The attack chain begins when unsuspecting users download the official installer for Sogou Zhuyin from the Internet, such as the Traditional Chinese Wikipedia page entry for Sogou Zhuyin, which, in March 2025, was modified to point users to the malicious domain dl[.]sogouzhuyin[.]com.
While the installer is completely innocuous, the malicious activity kicks in when the automatic update process is triggered a couple of hours after installation, causing the updater binary, “ZhuyinUp.exe,” to fetch an update configuration file from an embedded URL: “srv-pc.sogouzhuyin[.]com/v1/upgrade/version.”
It’s this update process that has been tampered with to DESFY, GTELAM, C6DOOR, and TOSHIS with the ultimate goal of profiling and gathering data from high-value targets –
- TOSHIS (First detected December 2024), a loader designed to fetch next-stage payloads (Cobalt Strike or Merlin agent for Mythic framework) from an external server. It’s also a variant of Xiangoop, which has been attributed to Tropic Trooper and has been used to deliver Cobalt Strike or a backdoor called EntryShell in the past.

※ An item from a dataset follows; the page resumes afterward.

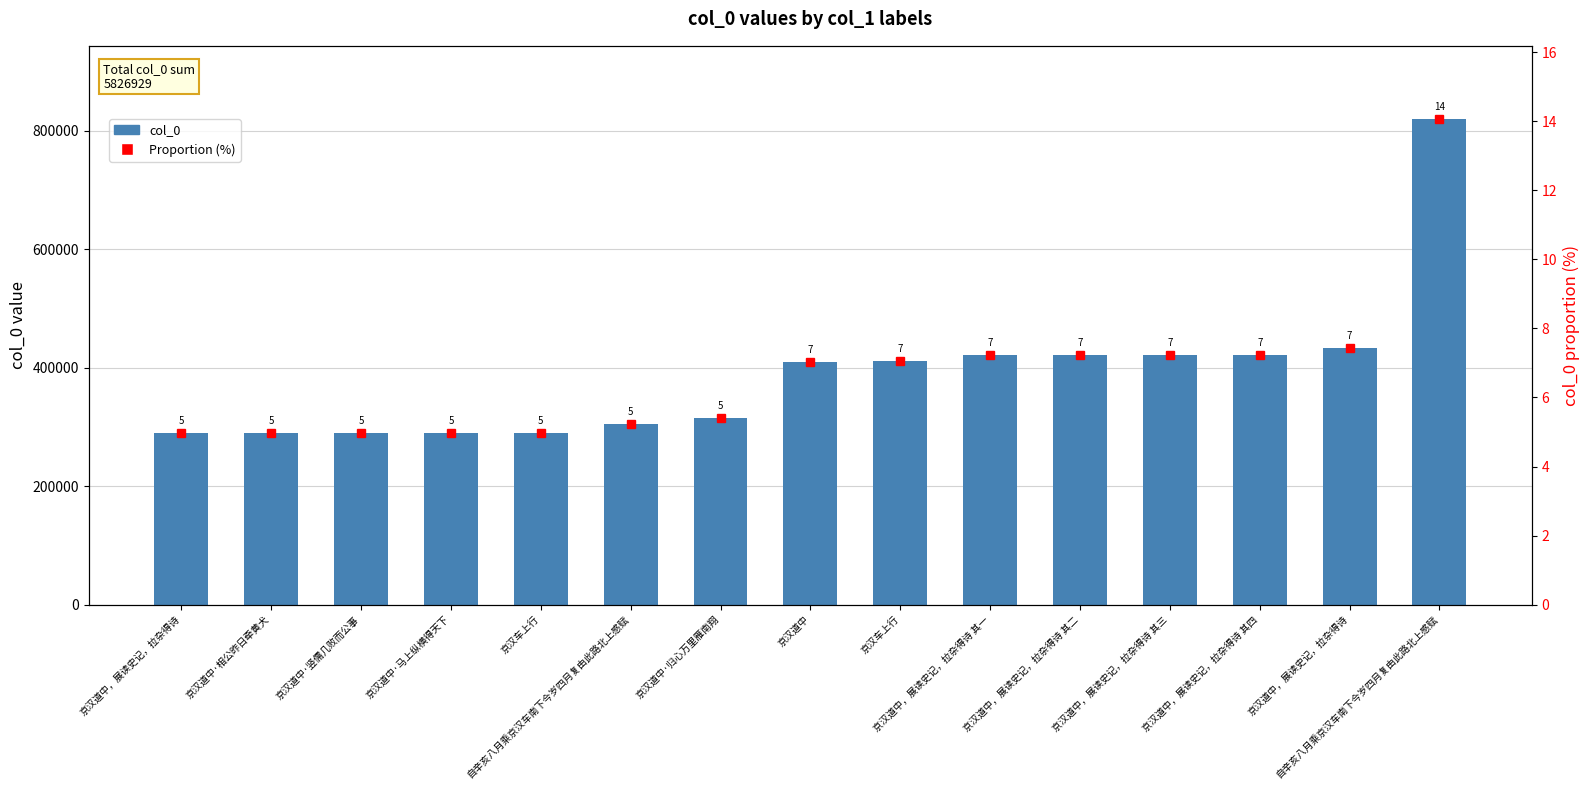

Reading left to right, what are all the values shown in this chart?

col_0: 289209.0	289210.0	289211.0	289212.0	290151.0	304317.0	314726.0	409869.0	411943.0	421661.0	421662.0	421663.0	421664.0	432516.0	819915.0
Proportion (%): 5.0	5.0	5.0	5.0	5.0	5.2	5.4	7.0	7.1	7.2	7.2	7.2	7.2	7.4	14.1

- DESFY (First detected May 2025), a spyware that collects file names from two locations: Desktop and Program Files
- GTELAM (First detected May 2025), another spyware that collects file names matching a specific set of extensions (PDF, DOC, DOCX, XLS, XLSX, PPT, and PPTX), and exfiltrates the details to Google Drive
- C6DOOR, a bespoke Go-based backdoor that uses HTTP and WebSocket protocols for command-and-control so as to receive instructions to gather system information, run arbitrary commands, perform file operations, upload/download files, capture screenshots, list running processes, enumerate directories, and inject shellcode into a targeted process
Further analysis of C6DOOR has uncovered the presence of embedded Simplified Chinese characters within the sample, suggesting that the threat actor behind the artifact may be proficient in Chinese.

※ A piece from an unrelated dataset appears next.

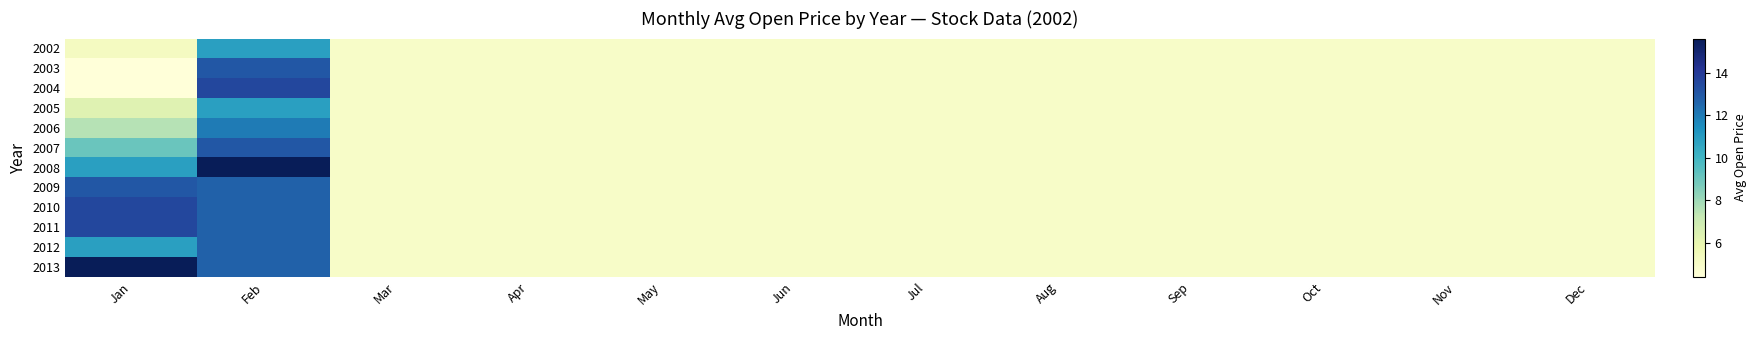

At which category is the sum across all series the highest?

Feb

“It appears that the attacker was still in the reconnaissance phase, primarily seeking high-value targets,” Trend Micro said. “As a result, no further post-exploitation activities were observed in the majority of victim systems. In one of the cases we analyzed, the attacker was inspecting the victim’s environment and establishing a tunnel using Visual Studio Code.”
Interestingly, there is evidence that TOSHIS was also distributed to targets using a phishing website, likely in connection with a spear-phishing campaign targeting Eastern Asia and, to a lesser extent, Norway and the U.S. The phishing attacks have also been observed adopting a two-pronged approach –
- Serving fake login pages with lures related to free coupons or PDF readers that redirect and grant OAuth consent to attacker-controlled apps, or
- Serving fake cloud storage pages that mimic Tencent Cloud StreamLink to download malicious ZIP archives containing TOSHIS
These phishing emails include a booby-trapped URL and a decoy document that tricks the recipient into interacting with the malicious content, ultimately activating a multi-stage attack sequence designed to drop TOSHIS using DLL side-loading or obtain unauthorized access and control over their Google or Microsoft mailboxes through an OAuth permission prompt.

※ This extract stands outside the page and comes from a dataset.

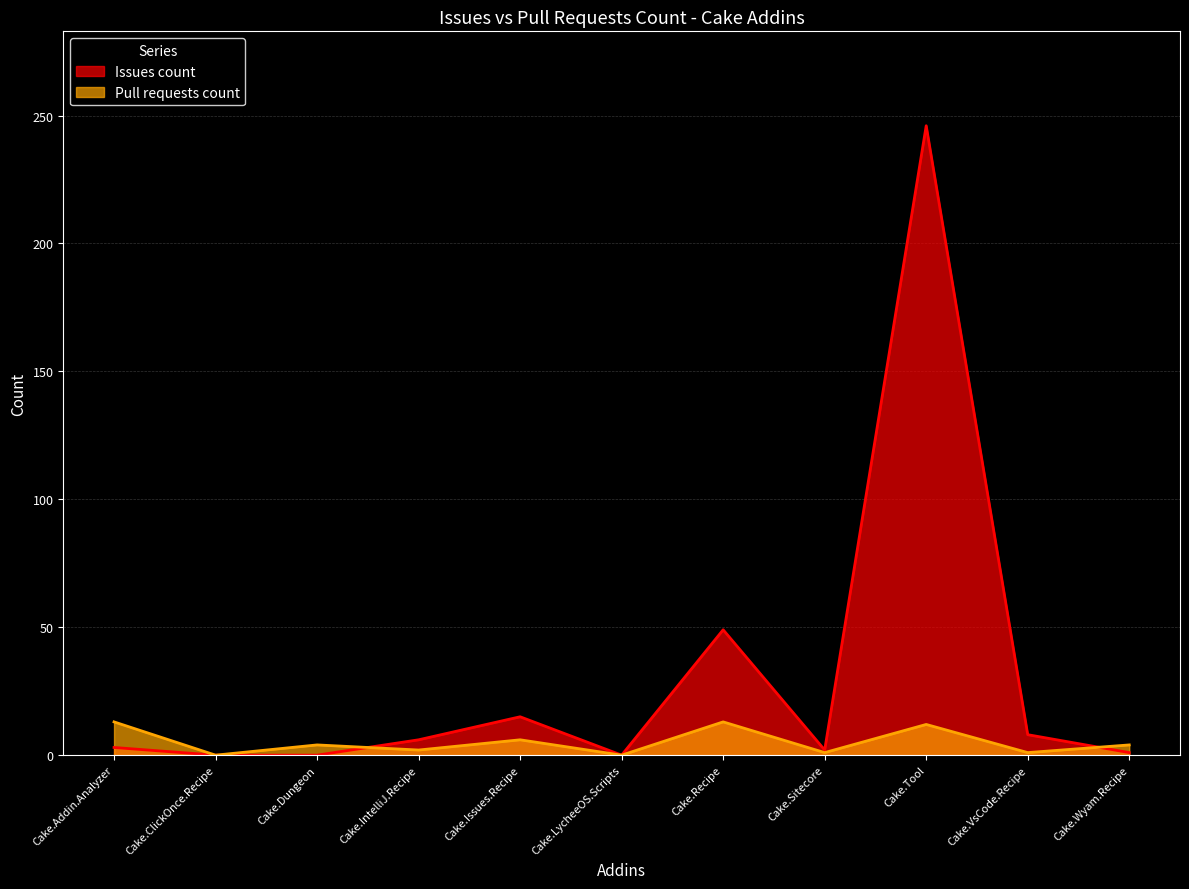

How many interior local peaks does the Issues count series have?

3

Trend Micro said the TAOTH shares infrastructure and tooling overlap with previously documented threat activity by ITOCHU, painting the picture of a persistent threat actor with a focus on reconnaissance, espionage, and email abuse.
To combat these threats, organizations are recommended to routinely audit their environments for any end-of-support software and promptly remove or replace such applications. Users are urged to review the permissions requested by cloud applications before granting access.
“In the Sogou Zhuyin operation, the threat actor maintained a low profile, conducting reconnaissance to identify valuable targets among victims,” the company said. “Meanwhile, in the ongoing spear-phishing operations, the attacker distributed malicious emails to the targets for further exploitation.”